The error I got was:
Attribute xsi:nil not allowed on element spec, which is not nillable.
while parsing call information for method ReconfigVM_Task
at line 3, column 2
while parsing SOAP body
at line 2, column 1
while parsing SOAP envelope
at line 1, column 38
while parsing HTTP request for method reconfigure
on object of type vim.VirtualMachine
at line 1, column 0
Is there any logs I can check on the vCenter side to see what might be causing these random failures? Most of he time, waiting a few seconds (at worst a minute) and trying again seems to work. The only problem is all the automation grinds to a halt when this happens so I'm finding myself putting in more and more checks and loops to make things work properly for items that never used to fail.
Can you attach server.log? I would guess that some of the variables you use to initialize config spec is not initialized from time to time. The vCenter log to look at is vpxd-<max num>.log.
I've attached two sets of logs.
The '1' version is for the error I posted above.
The '2' version is for an error I posted about previously (where I can't access the host property of a storage object I'm checking).

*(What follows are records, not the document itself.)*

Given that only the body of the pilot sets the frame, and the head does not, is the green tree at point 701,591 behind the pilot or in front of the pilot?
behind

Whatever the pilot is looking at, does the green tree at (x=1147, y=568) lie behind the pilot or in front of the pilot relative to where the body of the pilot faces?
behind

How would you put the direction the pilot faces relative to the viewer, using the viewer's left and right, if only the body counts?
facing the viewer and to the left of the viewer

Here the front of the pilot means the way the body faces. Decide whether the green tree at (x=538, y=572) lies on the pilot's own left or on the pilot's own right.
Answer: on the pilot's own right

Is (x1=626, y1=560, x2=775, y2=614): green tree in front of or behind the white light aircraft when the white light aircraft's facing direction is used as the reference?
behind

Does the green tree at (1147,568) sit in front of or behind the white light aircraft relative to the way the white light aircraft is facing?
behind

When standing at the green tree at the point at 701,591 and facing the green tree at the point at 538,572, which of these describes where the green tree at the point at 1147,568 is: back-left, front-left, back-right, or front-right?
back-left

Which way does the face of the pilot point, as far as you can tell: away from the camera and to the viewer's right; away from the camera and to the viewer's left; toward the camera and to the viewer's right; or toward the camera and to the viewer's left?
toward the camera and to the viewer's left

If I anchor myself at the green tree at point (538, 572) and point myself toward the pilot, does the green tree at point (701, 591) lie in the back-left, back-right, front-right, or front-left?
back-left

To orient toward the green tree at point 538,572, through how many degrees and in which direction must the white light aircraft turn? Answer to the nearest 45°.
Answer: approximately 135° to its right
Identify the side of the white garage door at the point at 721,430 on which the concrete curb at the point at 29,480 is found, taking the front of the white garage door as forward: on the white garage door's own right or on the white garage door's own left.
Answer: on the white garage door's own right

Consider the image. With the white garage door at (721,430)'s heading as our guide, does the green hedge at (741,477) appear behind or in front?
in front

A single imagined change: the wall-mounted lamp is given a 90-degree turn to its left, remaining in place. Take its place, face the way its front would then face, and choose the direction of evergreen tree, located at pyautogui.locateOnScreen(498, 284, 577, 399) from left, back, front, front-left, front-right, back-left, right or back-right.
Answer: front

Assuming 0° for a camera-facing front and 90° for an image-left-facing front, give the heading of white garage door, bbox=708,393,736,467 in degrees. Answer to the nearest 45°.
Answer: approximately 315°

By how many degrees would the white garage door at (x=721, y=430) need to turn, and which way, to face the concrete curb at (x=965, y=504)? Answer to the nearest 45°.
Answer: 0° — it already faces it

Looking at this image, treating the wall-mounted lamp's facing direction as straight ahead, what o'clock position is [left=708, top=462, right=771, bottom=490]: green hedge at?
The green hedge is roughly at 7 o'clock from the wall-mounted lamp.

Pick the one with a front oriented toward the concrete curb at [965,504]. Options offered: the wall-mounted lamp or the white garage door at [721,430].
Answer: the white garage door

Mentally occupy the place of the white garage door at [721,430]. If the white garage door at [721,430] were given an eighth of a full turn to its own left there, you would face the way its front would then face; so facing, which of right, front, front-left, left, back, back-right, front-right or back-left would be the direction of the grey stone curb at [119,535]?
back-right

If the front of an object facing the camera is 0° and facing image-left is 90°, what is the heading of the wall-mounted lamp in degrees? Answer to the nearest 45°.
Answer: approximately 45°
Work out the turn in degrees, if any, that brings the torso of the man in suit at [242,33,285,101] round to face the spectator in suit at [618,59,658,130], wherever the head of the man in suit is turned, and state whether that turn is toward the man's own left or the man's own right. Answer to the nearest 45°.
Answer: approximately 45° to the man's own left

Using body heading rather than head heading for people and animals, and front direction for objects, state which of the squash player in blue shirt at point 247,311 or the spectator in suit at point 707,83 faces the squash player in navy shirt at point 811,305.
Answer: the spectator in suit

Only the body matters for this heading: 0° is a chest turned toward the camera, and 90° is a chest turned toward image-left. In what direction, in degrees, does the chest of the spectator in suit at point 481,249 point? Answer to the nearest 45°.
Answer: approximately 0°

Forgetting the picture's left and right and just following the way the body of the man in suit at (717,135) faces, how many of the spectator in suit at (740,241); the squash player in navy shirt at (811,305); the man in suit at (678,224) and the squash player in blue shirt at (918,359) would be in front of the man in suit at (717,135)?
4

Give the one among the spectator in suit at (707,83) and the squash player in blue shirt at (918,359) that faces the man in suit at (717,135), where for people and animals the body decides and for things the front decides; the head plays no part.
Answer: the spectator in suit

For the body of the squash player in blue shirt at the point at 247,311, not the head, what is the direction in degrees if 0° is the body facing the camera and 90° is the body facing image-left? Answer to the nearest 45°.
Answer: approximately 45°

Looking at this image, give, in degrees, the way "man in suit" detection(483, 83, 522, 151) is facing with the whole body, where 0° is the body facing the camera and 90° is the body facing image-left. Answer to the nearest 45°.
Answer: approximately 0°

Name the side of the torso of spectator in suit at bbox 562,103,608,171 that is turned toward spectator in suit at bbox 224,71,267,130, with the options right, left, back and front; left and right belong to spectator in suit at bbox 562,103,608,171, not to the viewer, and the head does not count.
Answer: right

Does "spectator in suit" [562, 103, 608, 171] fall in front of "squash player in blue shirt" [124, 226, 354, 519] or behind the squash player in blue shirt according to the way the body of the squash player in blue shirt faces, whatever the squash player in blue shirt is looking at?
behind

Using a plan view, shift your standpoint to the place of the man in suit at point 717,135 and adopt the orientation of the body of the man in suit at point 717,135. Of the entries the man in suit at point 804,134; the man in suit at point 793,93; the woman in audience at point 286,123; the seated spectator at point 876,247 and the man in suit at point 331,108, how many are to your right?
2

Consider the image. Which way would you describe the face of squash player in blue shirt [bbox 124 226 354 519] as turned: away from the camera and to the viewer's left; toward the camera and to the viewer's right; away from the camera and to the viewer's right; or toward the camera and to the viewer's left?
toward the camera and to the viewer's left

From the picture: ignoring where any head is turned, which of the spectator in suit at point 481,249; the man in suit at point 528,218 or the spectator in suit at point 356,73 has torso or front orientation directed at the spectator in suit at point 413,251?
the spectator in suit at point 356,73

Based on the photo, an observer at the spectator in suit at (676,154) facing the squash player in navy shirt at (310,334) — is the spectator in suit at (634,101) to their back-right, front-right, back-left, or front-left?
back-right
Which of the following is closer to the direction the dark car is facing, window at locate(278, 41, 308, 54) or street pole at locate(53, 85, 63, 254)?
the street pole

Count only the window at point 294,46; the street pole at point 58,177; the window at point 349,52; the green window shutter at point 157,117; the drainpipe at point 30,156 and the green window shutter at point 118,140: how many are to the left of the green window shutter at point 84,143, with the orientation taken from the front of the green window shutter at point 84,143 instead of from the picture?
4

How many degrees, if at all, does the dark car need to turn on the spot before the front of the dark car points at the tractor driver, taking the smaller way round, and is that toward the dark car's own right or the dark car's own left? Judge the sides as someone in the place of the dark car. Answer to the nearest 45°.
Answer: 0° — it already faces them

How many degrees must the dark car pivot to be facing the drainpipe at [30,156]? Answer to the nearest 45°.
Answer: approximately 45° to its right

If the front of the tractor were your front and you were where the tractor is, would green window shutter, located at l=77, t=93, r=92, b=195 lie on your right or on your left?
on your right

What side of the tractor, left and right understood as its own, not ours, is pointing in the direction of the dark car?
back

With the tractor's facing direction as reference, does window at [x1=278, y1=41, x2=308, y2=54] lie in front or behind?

The logs make it seem like it's a similar error and by chance, it happened as I was preparing the first set of logs. About 40 seconds after the failure the workflow was run again by another request and it was fine.
I did notice there's an exception a little earlier in the logs but I don't know if that's related.
Looking at the times in the vRO client (I hope all the times are in sync between vRO and vCenter so give or take a second or two perhaps):
for log set 1:
Workflow started at 2016-02-14 00:03:26.964
Error occurred at 2016-02-14 00:03:26.964
for log set 2:
workflow started: 2016-02-15 11:11:22.174
Error occurred at 2016-02-15 11:11:42.082
Yes, both errors seems to have common root cause. Which version of vCO and vCenter plugin are you using? Just saw you are on 6.0.3.
Any idea on what the problem is or how I can fix it (or if it's a vRO/vCenter problem?)
The properties that are not initialized are not recently introduced and there are no known issues in this part of the plugin. Is there a possibility requests to be cut on the wire so they arrive at vCenter incomplete. Just guessing. You may enable 'verbose' logging for vCenter to print soap requests arriving at him. On vRO side you can change client-config.wsdd file located in o11nplugin-vsphere.dar/o11nplugin-vsphere-core-XXX.jar/lib/ folder (dar is also in zip format). This will print in {VRO_HOME}/bin/axis-log.log file axis requests. This file is not rotated so disable this logging once not needed.
So if I'm understanding you correctly, I should grab this file off my vRO appliance: /usr/lib/vco/app-server/plugins/o11nplugin-vsphere.dar and replace the file in there with the one attached.
Take a backup of the original on the vRO server, replace with the new .dar file and then restart the vRO service/server?
At the same time, change vcenter to verbose logging and then to get a workflow to fail and revert all changes once I got the logs with a failure?
Thanks
You can do it one at time. Maybe the problem will be clear after the first step.